■ Task prompt ■
For this exercise, copy out each line of the material below that includes "pixels".

========

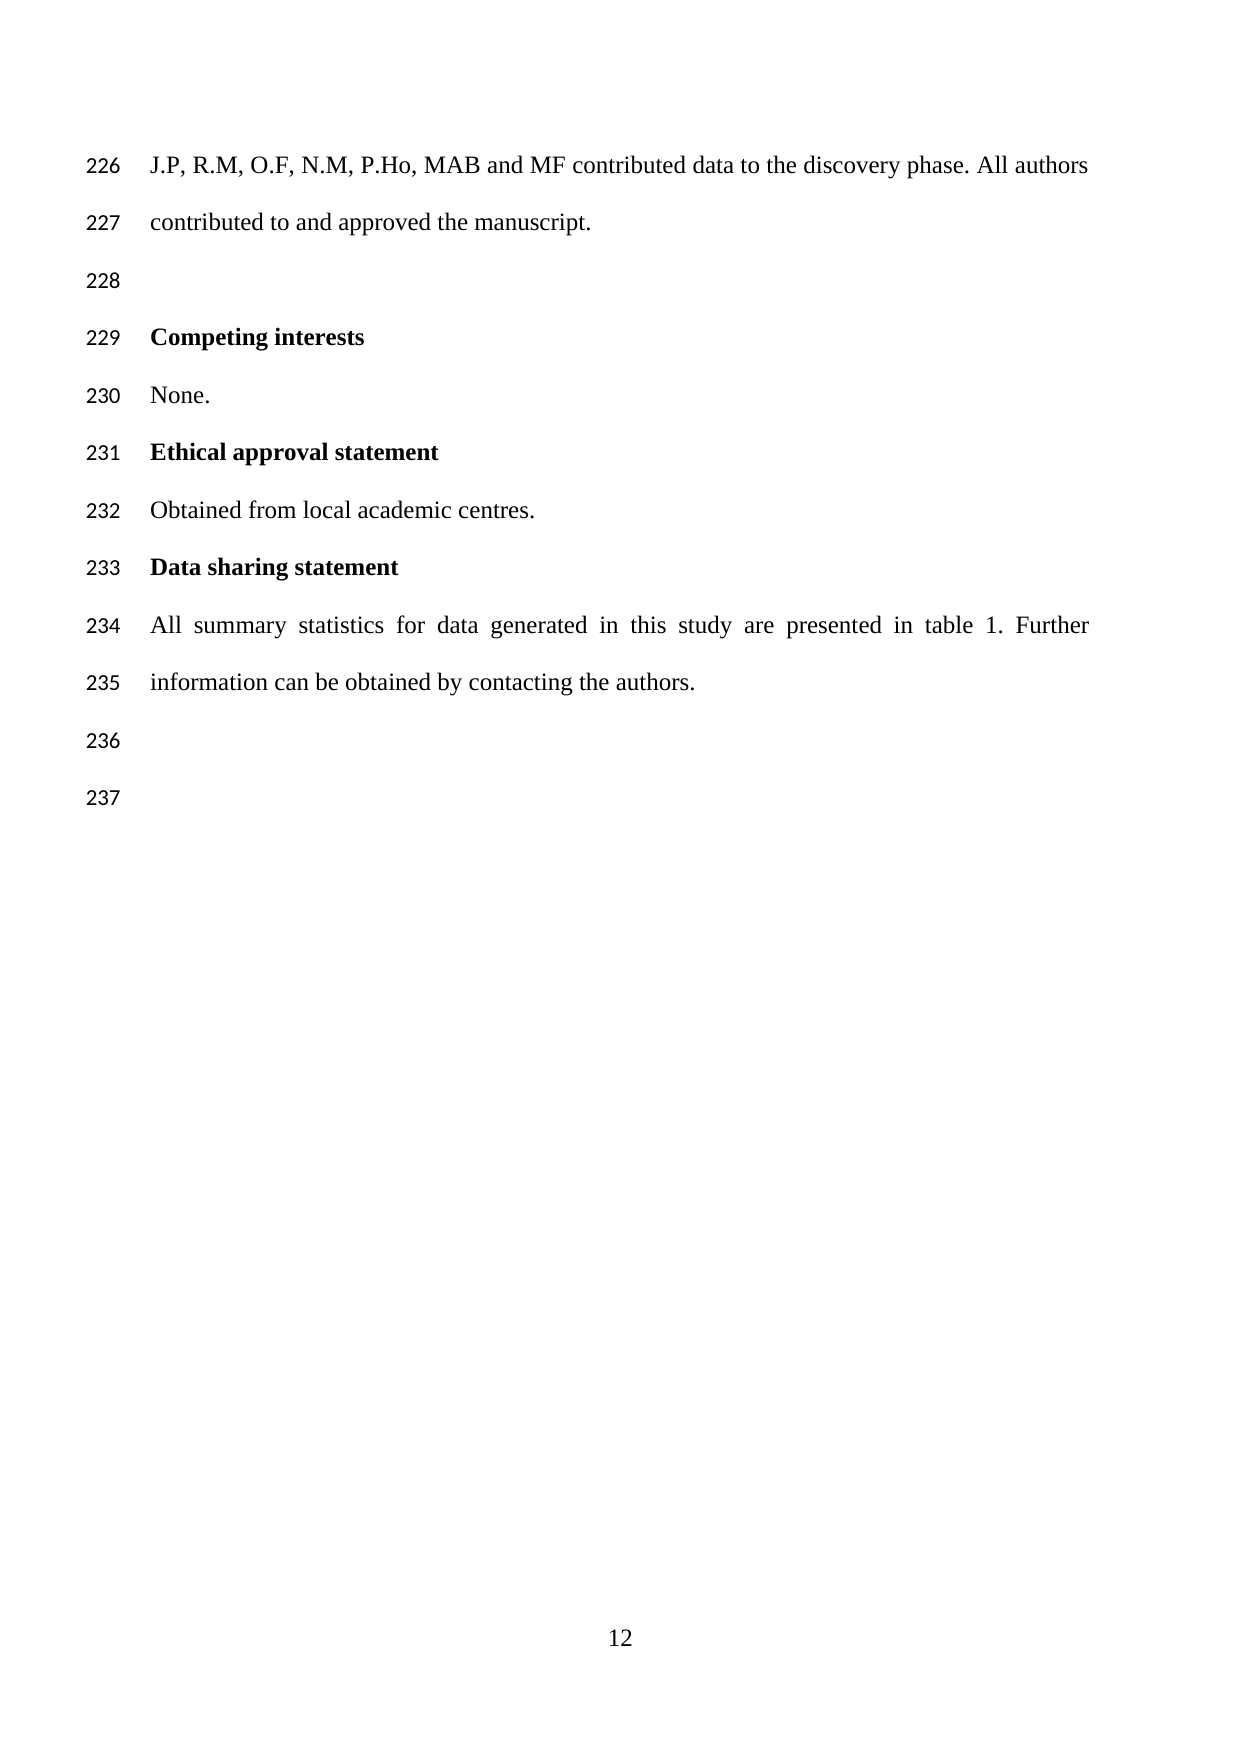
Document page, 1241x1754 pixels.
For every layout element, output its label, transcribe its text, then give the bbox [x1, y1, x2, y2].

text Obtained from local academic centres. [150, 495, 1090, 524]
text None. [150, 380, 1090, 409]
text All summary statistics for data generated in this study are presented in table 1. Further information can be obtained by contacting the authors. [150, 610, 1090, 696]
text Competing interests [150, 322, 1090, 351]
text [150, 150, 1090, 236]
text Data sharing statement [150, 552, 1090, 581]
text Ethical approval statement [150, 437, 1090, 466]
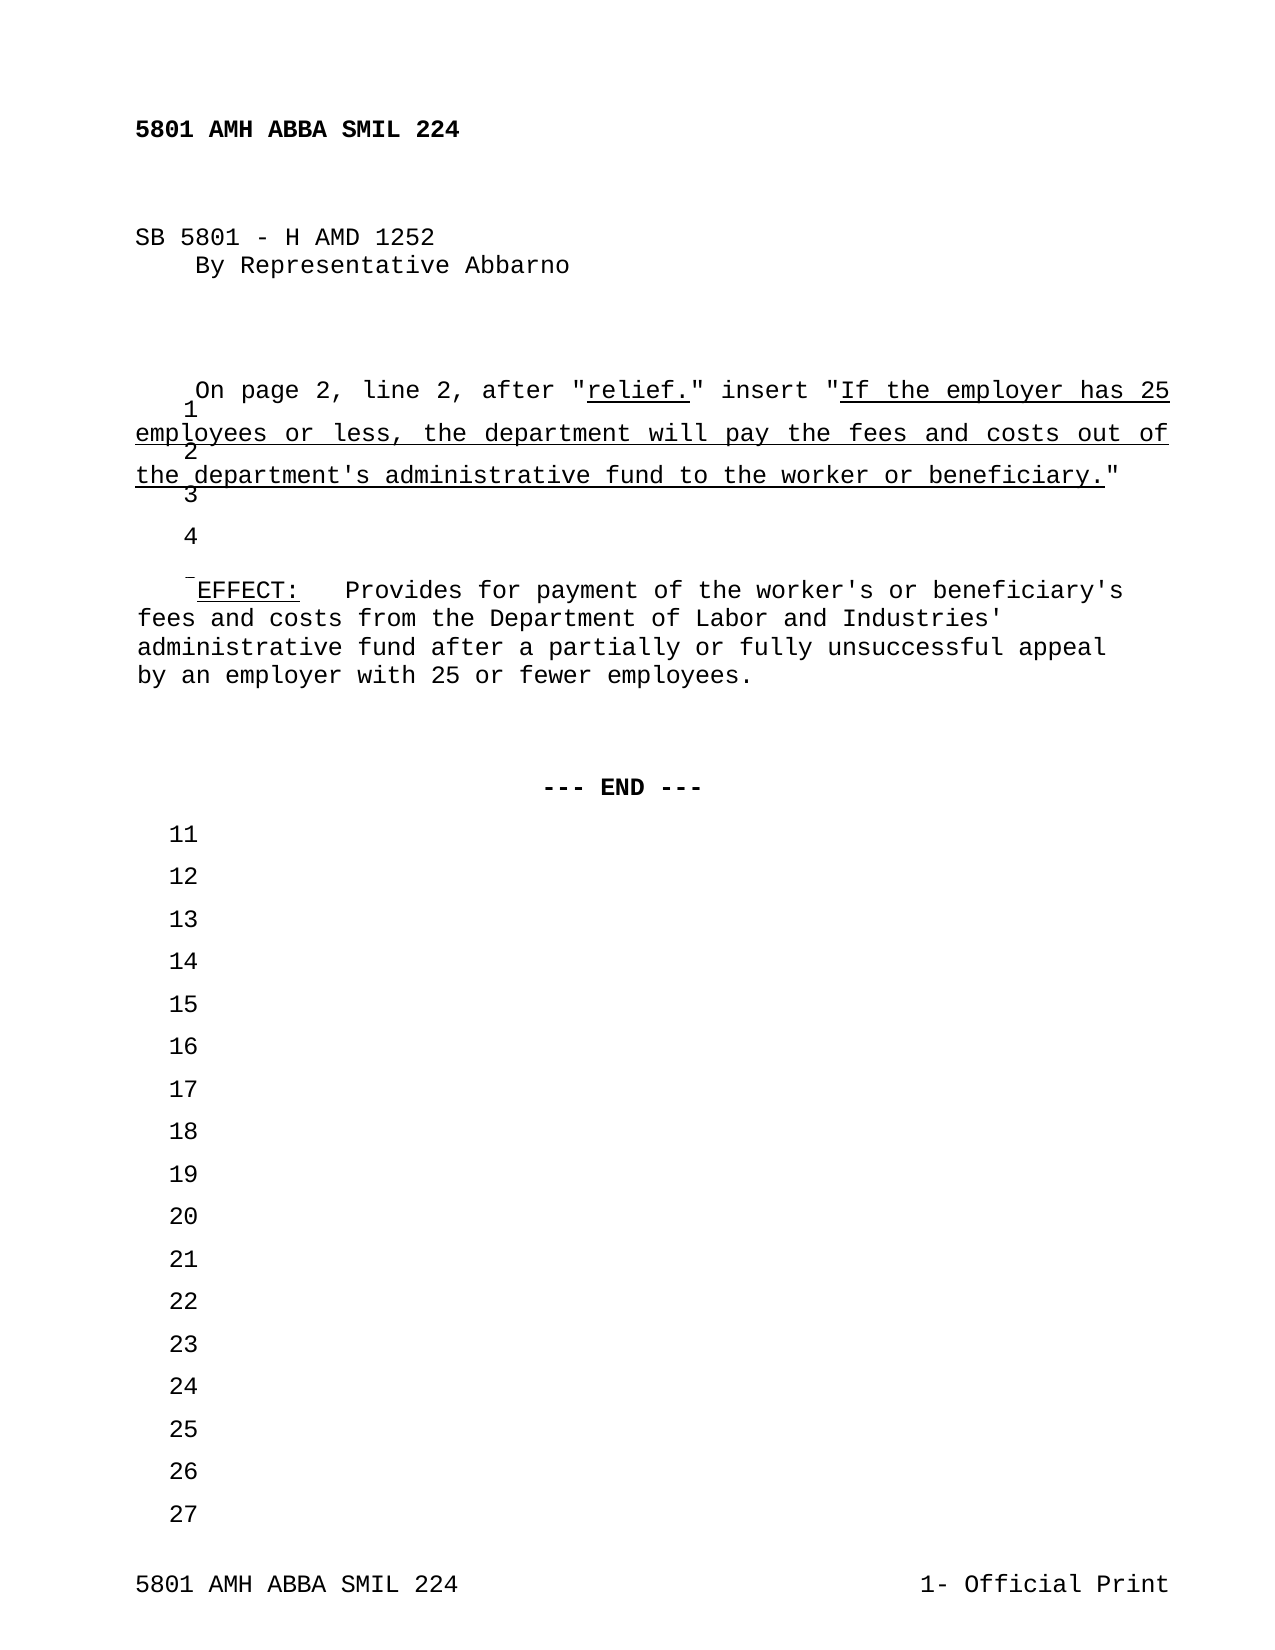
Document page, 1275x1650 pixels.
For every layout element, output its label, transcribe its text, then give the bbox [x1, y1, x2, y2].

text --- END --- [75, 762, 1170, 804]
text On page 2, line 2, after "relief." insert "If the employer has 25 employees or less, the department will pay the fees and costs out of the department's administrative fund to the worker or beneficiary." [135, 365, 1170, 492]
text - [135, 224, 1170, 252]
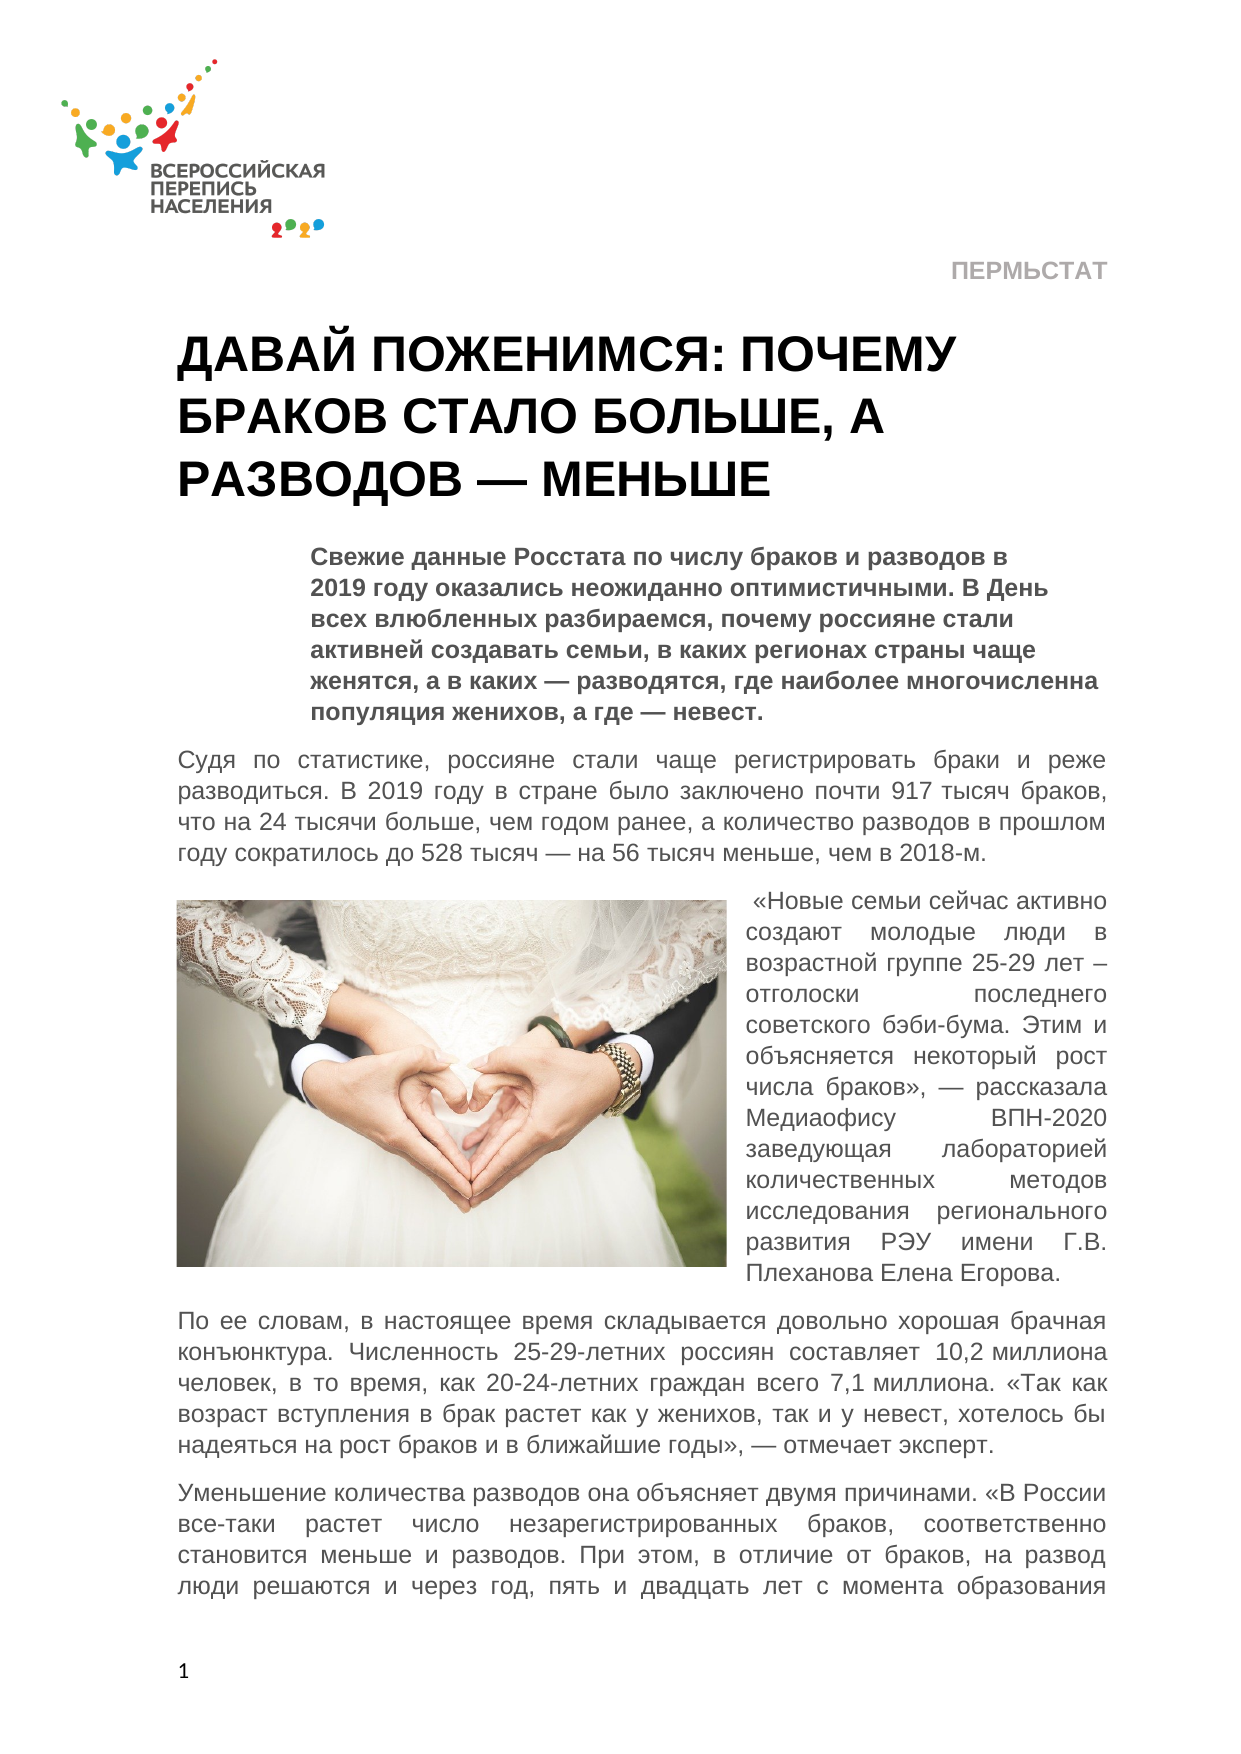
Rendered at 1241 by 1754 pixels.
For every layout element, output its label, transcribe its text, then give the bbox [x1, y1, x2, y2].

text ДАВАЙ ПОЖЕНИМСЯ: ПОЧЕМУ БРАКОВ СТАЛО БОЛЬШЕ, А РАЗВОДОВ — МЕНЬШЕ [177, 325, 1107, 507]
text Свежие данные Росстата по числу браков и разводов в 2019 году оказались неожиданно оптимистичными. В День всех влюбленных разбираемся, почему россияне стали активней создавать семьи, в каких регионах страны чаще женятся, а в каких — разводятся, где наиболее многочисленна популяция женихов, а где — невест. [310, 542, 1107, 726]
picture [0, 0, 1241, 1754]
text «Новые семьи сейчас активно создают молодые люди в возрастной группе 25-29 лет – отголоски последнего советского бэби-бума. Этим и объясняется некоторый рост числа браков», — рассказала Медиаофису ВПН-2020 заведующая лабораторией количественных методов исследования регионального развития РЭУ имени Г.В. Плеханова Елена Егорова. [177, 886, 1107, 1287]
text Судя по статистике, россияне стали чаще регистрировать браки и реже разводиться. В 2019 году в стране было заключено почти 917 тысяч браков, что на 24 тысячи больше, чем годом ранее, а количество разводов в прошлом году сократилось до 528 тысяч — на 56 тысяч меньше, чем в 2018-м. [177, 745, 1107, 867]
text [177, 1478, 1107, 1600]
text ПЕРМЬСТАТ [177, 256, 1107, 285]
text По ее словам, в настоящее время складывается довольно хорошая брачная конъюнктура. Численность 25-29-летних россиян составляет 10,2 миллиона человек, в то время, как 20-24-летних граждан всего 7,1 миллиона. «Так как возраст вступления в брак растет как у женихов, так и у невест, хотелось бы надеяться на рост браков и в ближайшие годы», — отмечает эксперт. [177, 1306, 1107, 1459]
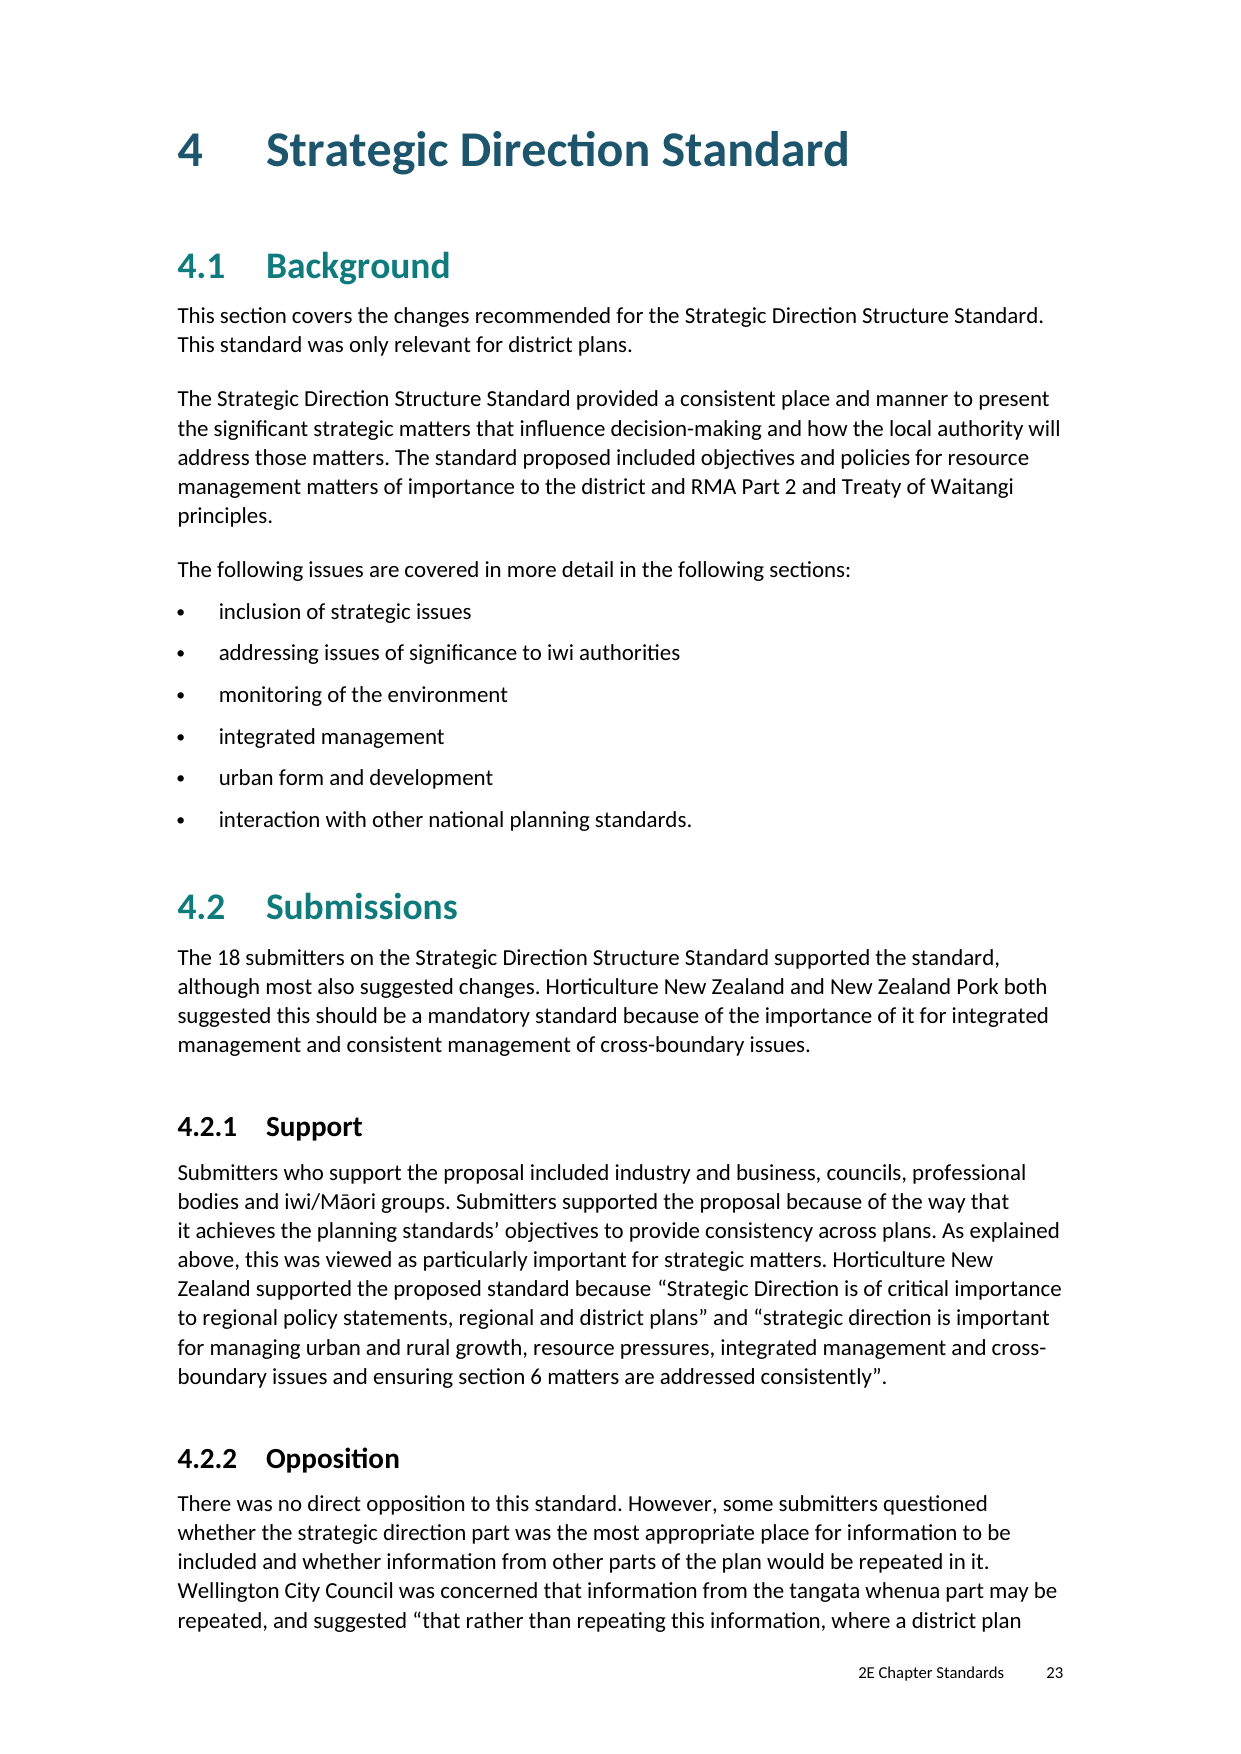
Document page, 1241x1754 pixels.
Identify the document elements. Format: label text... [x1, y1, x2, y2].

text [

========

■ Response to this task ■
Document page, 1241x1754 pixels.
Document page, 1275x1650 pixels.
Rendered at 1241 by 1754 pixels.
Document page, 1241x1754 pixels.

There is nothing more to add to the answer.